La Paillarde ronflait. Il y avait des chances pour qu’elle ne se réveillât pas de longtemps. Il pouvait être deux heures du matin et, au dehors, la nuit était d’un noir d’encre.

Yves de Jugan et Raphaël Pinto paraissaient inquiets. Ils prêtaient l’oreille au moindre bruit venu de l’extérieur. La résistance de Mathurine les déroutait et vainement ils se creusaient la cervelle pour découvrir un moyen d’éloigner ce témoin gênant.

S’ils eussent pu l’endormir, comme ils l’avaient fait pour sa maîtresse, le champ fût resté libre ; les prévôts se laissaient facilement attirer dans le guet-apens projeté.

Force leur était d’y renoncer maintenant et aussi de constater que les deux habitués de Crèvepanse tardaient bien à agir de leur côté.

Le jeu reprit donc sans enthousiasme.
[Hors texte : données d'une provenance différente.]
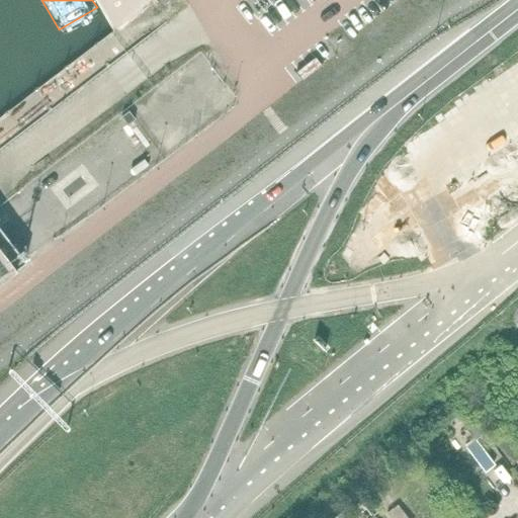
[(353,7),(334,23),(347,38),(366,23),(353,7)]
Passepoil échangeait de tendres œillades avec Mathurine ; les spadassins se faisaient des signaux inquiets et Cocardasse n’avait d’yeux que pour la bouteille. Mauvaises conditions, en somme, pour que les uns et les autres fussent attentifs à leurs cartes.

Décidément la gaieté sommeillait, sans qu’il eût été besoin de pilules.